* Problème à traiter: Recopiez sans rien changer le passage de l'extrait choisi qui va de « En Nouvelle-Calédonie, l’enjeu » jusqu'à « depuis la métropole. ».

Alors que l’Assemblée nationale vient d’adopter ce mardi 27 janvier la loi interdisant l’accès aux réseaux sociaux aux moins de 15 ans et l’utilisation des téléphones portables dans les lycées, la question de son application en Nouvelle-Calédonie se pose.

À Paris, ce vote est présenté comme une réponse à une inquiétude largement partagée par de nombreuses familles : celle de voir des enfants et des adolescents de plus en plus dépendants des écrans, exposés très tôt à des contenus violents ou inadaptés, et soumis à une pression constante sur les réseaux sociaux. L’objectif affiché est de mieux protéger la santé mentale des jeunes et de limiter l’impact des écrans sur leur quotidien.

Cette préoccupation n’est pas propre à la métropole. En Nouvelle-Calédonie aussi, parents, enseignants et professionnels de santé alertent sur la surexposition aux écrans, le cyberharcèlement et les effets des réseaux sociaux sur les jeunes. Le problème est bien réel.

La question n’est d’ailleurs pas totalement nouvelle. Lors des émeutes de mai 2024, l’État avait décidé de bloquer temporairement l’accès à TikTok en Nouvelle-Calédonie, estimant que la plateforme contribuait à la diffusion de contenus violents et à l’amplification des tensions. Une mesure exceptionnelle, prise dans un contexte de crise, qui avait déjà relancé le débat sur le rôle des réseaux sociaux et sur la capacité des pouvoirs publics à en restreindre l’usage.

Pour autant, la transposition d’une telle mesure interroge. Le téléphone portable n’est pas seulement un outil de loisir. Il joue souvent un rôle central dans l’organisation familiale, la communication et parfois même dans le suivi scolaire, dans un contexte où l’accès aux équipements numériques reste inégal et particulièrement coûteux. Appliquer une interdiction uniforme, sans tenir compte des spécificités locales, pose la question de son efficacité.

L’interdiction des réseaux sociaux pour les moins de 15 ans soulève le même paradoxe. Comme ailleurs, les jeunes calédoniens sauront contourner les règles. Le risque est alors de déplacer les usages vers des pratiques moins visibles, sans accompagnement ni encadrement, plutôt que de les réduire réellement.

Se pose enfin la question de la mise en œuvre. Comment contrôler l’âge des utilisateurs sur les plateformes, et avec quels moyens ? Comment faire respecter l’interdiction des téléphones dans des lycées déjà confrontés à des réalités sociales et matérielles complexes ? Sans réponses claires, la loi pourrait rester largement symbolique.

En Nouvelle-Calédonie, l’enjeu semble donc moins être celui de l’interdiction que celui de l’accompagnement. Informer, éduquer et responsabiliser apparaissent comme des leviers plus durables pour protéger la jeunesse, à condition de partir des réalités du territoire et non d’un cadre pensé uniquement depuis la métropole.

* Documents d'étude:

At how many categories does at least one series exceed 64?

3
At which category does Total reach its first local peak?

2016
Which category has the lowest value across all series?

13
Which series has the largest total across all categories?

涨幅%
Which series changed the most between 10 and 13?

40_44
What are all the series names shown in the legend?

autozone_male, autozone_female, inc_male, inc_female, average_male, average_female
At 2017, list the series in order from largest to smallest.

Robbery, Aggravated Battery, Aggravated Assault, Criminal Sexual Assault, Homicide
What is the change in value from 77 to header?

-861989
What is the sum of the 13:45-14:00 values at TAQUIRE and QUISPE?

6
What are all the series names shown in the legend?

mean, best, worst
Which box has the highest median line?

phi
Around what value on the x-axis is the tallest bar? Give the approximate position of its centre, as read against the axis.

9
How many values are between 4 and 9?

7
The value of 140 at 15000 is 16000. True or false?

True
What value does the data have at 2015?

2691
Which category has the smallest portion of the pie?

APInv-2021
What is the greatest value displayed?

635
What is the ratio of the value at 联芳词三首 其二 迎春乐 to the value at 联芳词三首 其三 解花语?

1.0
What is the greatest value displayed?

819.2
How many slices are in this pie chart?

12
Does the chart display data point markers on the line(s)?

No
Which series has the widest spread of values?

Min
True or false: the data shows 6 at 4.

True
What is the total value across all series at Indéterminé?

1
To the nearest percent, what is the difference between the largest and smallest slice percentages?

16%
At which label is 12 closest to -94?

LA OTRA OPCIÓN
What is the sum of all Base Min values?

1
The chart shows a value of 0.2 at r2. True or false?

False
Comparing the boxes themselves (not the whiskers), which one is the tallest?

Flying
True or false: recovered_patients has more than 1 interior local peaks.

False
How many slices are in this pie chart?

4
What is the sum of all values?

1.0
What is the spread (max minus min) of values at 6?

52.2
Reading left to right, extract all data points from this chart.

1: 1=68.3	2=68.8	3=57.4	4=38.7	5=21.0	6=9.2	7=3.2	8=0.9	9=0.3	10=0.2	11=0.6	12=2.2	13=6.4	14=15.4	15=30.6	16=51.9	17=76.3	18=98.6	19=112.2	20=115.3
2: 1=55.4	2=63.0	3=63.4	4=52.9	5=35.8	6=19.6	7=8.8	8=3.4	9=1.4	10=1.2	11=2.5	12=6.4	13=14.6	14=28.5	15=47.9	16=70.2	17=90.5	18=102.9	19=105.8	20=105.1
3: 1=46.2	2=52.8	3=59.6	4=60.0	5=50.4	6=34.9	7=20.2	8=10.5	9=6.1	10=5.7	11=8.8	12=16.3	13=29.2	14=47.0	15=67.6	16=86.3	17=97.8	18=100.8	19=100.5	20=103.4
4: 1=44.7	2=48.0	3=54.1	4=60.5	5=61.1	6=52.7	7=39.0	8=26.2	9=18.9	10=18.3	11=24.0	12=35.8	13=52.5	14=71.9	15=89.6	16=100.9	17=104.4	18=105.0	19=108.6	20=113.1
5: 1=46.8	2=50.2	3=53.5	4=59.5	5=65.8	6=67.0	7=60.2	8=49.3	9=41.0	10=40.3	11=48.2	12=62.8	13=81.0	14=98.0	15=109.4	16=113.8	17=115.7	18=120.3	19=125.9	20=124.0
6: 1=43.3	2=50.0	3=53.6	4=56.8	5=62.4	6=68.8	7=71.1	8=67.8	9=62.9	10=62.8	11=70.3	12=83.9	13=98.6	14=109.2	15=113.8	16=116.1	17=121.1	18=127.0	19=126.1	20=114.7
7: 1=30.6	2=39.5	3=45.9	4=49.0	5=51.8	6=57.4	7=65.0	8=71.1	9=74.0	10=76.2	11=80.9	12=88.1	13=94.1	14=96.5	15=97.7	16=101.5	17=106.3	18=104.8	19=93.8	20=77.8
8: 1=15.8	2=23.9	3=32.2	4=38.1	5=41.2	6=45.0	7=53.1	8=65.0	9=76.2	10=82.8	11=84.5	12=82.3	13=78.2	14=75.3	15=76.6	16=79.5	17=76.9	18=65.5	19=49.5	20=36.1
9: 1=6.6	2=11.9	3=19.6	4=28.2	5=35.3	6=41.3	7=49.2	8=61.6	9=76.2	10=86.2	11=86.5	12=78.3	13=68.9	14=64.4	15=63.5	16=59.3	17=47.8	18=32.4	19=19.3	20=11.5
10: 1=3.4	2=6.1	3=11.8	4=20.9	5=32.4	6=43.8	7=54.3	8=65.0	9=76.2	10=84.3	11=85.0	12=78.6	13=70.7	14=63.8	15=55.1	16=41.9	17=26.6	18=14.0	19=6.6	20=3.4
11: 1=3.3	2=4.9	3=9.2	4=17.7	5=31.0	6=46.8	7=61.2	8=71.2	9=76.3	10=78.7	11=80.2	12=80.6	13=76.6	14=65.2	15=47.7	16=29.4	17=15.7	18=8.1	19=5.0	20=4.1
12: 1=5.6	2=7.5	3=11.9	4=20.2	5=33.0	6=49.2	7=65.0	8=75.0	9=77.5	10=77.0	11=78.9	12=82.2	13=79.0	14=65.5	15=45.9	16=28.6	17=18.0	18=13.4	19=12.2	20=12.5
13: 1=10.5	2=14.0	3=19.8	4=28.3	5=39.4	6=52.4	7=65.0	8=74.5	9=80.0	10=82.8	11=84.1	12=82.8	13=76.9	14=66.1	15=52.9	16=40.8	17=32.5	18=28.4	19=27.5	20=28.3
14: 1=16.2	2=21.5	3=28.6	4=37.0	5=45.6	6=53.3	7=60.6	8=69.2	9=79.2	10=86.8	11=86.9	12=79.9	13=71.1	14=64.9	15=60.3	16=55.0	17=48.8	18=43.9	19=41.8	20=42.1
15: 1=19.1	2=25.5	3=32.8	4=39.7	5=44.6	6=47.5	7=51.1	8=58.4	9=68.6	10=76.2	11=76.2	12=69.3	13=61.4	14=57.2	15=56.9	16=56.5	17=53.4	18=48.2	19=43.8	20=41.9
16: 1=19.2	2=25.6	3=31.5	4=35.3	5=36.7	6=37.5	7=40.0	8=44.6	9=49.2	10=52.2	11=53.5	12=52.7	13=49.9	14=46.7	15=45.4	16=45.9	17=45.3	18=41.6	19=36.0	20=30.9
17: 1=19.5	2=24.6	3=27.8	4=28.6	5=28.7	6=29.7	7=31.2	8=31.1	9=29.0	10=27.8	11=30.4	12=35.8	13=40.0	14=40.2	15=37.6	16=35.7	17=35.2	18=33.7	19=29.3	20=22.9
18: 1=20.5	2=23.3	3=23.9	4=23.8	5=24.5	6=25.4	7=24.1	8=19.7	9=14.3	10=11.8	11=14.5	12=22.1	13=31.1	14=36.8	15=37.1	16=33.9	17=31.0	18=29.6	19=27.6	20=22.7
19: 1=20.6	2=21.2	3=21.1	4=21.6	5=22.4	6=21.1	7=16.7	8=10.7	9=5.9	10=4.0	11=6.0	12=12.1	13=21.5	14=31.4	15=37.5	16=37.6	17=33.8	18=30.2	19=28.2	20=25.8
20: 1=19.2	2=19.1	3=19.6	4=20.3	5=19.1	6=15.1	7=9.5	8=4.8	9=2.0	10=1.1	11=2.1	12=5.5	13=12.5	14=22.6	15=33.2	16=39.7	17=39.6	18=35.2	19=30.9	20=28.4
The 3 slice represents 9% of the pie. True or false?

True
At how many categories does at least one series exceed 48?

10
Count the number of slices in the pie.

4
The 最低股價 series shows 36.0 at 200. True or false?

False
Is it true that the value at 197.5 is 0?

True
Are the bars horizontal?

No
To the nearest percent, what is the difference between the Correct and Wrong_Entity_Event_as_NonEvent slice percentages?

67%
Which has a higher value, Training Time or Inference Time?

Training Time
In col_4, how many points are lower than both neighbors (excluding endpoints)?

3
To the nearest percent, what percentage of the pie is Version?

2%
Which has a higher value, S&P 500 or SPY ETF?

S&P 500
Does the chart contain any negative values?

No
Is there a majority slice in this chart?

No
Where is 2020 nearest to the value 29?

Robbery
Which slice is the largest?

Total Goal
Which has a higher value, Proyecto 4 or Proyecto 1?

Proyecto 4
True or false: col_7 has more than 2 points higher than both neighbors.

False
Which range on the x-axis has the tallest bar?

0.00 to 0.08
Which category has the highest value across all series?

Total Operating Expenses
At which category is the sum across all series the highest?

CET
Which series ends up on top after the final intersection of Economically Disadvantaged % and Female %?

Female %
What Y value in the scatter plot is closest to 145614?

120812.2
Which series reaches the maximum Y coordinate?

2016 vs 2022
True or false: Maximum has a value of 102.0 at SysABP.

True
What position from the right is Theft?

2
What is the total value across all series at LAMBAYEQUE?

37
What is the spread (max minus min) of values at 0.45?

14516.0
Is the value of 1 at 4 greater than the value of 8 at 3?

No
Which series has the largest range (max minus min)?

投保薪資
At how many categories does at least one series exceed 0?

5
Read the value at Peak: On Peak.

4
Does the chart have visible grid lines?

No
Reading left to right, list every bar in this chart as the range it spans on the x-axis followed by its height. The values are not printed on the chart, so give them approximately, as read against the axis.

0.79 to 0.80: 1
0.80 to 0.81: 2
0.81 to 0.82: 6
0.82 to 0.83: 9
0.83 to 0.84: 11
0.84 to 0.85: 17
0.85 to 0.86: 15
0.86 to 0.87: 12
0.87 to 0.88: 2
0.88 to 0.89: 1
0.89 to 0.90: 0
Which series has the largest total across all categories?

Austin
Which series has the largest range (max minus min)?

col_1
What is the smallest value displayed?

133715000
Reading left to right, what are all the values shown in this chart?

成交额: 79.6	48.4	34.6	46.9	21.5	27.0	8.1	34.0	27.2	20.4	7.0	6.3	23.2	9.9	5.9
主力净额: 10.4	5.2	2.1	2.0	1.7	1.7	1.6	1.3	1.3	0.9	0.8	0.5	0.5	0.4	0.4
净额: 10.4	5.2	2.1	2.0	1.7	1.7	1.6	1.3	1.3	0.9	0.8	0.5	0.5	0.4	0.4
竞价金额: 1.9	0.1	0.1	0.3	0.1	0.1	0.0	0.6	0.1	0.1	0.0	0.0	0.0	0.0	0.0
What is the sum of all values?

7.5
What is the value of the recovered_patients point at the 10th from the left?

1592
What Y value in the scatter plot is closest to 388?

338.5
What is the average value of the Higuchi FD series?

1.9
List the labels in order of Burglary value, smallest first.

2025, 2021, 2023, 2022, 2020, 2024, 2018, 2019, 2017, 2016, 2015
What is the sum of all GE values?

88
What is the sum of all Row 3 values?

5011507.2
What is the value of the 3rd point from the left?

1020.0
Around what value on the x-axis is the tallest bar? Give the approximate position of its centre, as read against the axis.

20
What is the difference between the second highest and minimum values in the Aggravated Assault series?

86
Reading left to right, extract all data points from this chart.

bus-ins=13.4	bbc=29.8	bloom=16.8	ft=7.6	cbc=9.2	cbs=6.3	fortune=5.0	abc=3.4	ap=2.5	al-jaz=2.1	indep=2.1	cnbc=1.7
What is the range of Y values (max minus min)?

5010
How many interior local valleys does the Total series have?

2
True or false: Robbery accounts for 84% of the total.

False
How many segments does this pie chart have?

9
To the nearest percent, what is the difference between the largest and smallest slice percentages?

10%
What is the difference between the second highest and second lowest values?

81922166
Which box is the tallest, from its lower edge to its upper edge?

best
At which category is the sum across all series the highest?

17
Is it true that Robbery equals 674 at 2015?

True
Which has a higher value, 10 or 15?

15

* Résultat de l'exercice:
En Nouvelle-Calédonie, l’enjeu semble donc moins être celui de l’interdiction que celui de l’accompagnement. Informer, éduquer et responsabiliser apparaissent comme des leviers plus durables pour protéger la jeunesse, à condition de partir des réalités du territoire et non d’un cadre pensé uniquement depuis la métropole.